START Listed records

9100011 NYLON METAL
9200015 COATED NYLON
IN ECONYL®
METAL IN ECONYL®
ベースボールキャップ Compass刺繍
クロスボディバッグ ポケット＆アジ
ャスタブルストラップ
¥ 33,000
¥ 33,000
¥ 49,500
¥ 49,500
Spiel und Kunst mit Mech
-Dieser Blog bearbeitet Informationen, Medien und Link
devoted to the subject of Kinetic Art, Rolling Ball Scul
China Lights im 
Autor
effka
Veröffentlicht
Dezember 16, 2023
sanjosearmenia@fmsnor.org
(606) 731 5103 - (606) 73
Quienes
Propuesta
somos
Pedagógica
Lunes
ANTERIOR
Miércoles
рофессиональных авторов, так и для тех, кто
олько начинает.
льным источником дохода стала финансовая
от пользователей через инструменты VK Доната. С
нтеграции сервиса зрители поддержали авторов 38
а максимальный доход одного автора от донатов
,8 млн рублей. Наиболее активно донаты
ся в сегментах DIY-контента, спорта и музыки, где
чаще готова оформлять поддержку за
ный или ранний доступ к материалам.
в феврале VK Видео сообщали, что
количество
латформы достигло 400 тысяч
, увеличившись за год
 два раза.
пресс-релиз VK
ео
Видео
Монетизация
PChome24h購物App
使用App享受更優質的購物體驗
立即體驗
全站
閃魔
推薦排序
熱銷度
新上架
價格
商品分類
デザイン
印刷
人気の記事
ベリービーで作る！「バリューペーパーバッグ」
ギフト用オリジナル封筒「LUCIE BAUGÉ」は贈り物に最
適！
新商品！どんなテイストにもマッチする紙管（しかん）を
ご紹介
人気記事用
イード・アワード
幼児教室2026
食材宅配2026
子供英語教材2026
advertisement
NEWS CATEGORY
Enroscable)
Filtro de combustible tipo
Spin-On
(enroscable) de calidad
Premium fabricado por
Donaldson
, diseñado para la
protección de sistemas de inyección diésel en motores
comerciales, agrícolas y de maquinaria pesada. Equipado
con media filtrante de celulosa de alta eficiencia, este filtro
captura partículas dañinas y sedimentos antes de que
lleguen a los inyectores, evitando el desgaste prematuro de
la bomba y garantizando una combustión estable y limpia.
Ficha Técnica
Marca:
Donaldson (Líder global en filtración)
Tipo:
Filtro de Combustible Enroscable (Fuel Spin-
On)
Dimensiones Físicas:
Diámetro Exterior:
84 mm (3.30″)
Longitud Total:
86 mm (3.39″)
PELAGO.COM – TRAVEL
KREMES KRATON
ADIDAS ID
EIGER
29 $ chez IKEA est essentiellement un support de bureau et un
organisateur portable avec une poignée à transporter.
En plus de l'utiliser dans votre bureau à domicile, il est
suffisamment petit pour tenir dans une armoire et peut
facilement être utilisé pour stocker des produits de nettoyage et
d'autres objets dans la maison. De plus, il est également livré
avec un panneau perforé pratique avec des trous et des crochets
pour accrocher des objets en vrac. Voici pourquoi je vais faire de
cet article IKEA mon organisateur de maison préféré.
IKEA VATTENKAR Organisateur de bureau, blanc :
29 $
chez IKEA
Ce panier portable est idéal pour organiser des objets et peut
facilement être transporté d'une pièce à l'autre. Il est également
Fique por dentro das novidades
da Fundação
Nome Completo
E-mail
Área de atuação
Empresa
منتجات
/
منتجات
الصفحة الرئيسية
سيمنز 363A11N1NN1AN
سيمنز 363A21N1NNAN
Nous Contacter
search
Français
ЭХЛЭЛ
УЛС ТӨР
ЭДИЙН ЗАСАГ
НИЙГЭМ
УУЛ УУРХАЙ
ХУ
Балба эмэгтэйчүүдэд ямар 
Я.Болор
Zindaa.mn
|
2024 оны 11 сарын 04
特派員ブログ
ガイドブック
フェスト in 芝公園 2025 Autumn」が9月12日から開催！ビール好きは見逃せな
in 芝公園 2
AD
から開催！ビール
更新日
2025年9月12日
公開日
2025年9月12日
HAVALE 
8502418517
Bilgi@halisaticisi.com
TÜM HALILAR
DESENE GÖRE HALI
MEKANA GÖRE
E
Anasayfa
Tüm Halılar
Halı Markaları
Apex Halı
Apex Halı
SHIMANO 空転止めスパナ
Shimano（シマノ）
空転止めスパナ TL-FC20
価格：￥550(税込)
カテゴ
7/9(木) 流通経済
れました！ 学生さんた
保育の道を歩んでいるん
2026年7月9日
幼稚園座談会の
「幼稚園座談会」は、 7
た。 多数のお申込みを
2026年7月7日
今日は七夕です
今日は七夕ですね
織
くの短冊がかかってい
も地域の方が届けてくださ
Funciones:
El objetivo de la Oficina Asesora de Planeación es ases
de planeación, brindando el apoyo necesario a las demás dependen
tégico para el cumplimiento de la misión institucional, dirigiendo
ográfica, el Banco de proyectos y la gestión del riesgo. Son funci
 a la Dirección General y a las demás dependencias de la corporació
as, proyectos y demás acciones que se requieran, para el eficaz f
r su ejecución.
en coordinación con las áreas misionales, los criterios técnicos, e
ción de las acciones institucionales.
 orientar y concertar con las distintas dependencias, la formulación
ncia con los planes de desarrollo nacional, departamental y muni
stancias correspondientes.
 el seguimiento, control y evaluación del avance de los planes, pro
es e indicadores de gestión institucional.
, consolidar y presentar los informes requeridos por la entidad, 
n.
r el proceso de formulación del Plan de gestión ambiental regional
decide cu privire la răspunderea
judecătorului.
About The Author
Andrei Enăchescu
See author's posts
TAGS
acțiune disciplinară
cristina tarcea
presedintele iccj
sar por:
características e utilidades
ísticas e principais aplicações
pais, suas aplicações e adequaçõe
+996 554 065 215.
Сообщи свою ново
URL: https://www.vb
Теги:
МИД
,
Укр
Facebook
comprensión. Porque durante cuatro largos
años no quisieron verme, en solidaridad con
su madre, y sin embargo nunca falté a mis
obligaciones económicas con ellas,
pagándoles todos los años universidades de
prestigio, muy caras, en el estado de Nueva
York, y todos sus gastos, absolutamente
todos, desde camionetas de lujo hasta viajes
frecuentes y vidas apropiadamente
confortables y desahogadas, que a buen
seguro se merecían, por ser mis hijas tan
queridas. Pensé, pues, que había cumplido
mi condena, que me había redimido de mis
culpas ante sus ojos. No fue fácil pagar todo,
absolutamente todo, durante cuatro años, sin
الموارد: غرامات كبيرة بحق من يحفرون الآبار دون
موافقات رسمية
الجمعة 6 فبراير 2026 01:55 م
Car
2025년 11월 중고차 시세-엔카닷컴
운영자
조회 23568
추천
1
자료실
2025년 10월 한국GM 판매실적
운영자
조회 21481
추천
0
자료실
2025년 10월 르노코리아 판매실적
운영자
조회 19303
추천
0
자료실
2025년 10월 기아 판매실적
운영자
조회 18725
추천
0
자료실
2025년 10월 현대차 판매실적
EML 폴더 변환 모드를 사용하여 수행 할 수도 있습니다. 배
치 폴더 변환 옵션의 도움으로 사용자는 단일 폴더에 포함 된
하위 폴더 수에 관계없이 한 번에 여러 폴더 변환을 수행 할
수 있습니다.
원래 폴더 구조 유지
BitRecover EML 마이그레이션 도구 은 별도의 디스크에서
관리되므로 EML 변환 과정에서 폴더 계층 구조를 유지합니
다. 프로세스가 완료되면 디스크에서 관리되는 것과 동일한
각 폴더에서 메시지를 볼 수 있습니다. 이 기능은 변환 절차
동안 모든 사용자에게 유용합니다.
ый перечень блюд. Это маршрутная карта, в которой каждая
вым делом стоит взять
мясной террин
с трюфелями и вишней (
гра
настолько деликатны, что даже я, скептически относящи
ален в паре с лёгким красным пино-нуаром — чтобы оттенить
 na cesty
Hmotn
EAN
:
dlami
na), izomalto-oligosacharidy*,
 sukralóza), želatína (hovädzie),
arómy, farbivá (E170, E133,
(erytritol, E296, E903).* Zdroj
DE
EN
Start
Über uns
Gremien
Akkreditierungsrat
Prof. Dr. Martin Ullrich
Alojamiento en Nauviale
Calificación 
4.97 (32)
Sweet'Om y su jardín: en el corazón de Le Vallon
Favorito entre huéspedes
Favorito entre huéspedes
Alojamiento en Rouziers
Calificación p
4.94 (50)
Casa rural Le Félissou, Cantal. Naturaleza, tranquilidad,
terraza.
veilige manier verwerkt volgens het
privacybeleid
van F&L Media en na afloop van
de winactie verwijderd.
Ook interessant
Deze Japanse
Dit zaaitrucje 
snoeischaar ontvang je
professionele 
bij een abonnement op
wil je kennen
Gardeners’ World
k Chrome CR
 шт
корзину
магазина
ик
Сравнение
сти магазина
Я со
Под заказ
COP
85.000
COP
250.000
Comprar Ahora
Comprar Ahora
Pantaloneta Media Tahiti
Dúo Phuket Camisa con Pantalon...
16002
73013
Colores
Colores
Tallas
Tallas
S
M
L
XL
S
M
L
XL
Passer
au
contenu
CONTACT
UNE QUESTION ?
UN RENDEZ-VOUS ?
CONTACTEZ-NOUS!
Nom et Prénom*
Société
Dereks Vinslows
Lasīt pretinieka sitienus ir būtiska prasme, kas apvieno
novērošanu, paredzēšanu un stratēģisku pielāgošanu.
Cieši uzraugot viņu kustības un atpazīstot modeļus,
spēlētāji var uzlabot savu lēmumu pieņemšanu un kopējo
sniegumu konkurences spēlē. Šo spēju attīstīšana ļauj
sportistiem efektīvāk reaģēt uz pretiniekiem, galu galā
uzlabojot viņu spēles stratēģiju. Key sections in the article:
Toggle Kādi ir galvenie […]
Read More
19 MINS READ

END Listed records

**Work item:**
Reproduce the lines word for word, from the first one through the line containing "comerciales, agrícolas y", including both ends.

**Problem solution:**
9100011 NYLON METAL
9200015 COATED NYLON
IN ECONYL®
METAL IN ECONYL®
ベースボールキャップ Compass刺繍
クロスボディバッグ ポケット＆アジ
ャスタブルストラップ
¥ 33,000
¥ 33,000
¥ 49,500
¥ 49,500
Spiel und Kunst mit Mech
-Dieser Blog bearbeitet Informationen, Medien und Link
devoted to the subject of Kinetic Art, Rolling Ball Scul
China Lights im 
Autor
effka
Veröffentlicht
Dezember 16, 2023
sanjosearmenia@fmsnor.org
(606) 731 5103 - (606) 73
Quienes
Propuesta
somos
Pedagógica
Lunes
ANTERIOR
Miércoles
рофессиональных авторов, так и для тех, кто
олько начинает.
льным источником дохода стала финансовая
от пользователей через инструменты VK Доната. С
нтеграции сервиса зрители поддержали авторов 38
а максимальный доход одного автора от донатов
,8 млн рублей. Наиболее активно донаты
ся в сегментах DIY-контента, спорта и музыки, где
чаще готова оформлять поддержку за
ный или ранний доступ к материалам.
в феврале VK Видео сообщали, что
количество
латформы достигло 400 тысяч
, увеличившись за год
 два раза.
пресс-релиз VK
ео
Видео
Монетизация
PChome24h購物App
使用App享受更優質的購物體驗
立即體驗
全站
閃魔
推薦排序
熱銷度
新上架
價格
商品分類
デザイン
印刷
人気の記事
ベリービーで作る！「バリューペーパーバッグ」
ギフト用オリジナル封筒「LUCIE BAUGÉ」は贈り物に最
適！
新商品！どんなテイストにもマッチする紙管（しかん）を
ご紹介
人気記事用
イード・アワード
幼児教室2026
食材宅配2026
子供英語教材2026
advertisement
NEWS CATEGORY
Enroscable)
Filtro de combustible tipo
Spin-On
(enroscable) de calidad
Premium fabricado por
Donaldson
, diseñado para la
protección de sistemas de inyección diésel en motores
comerciales, agrícolas y de maquinaria pesada. Equipado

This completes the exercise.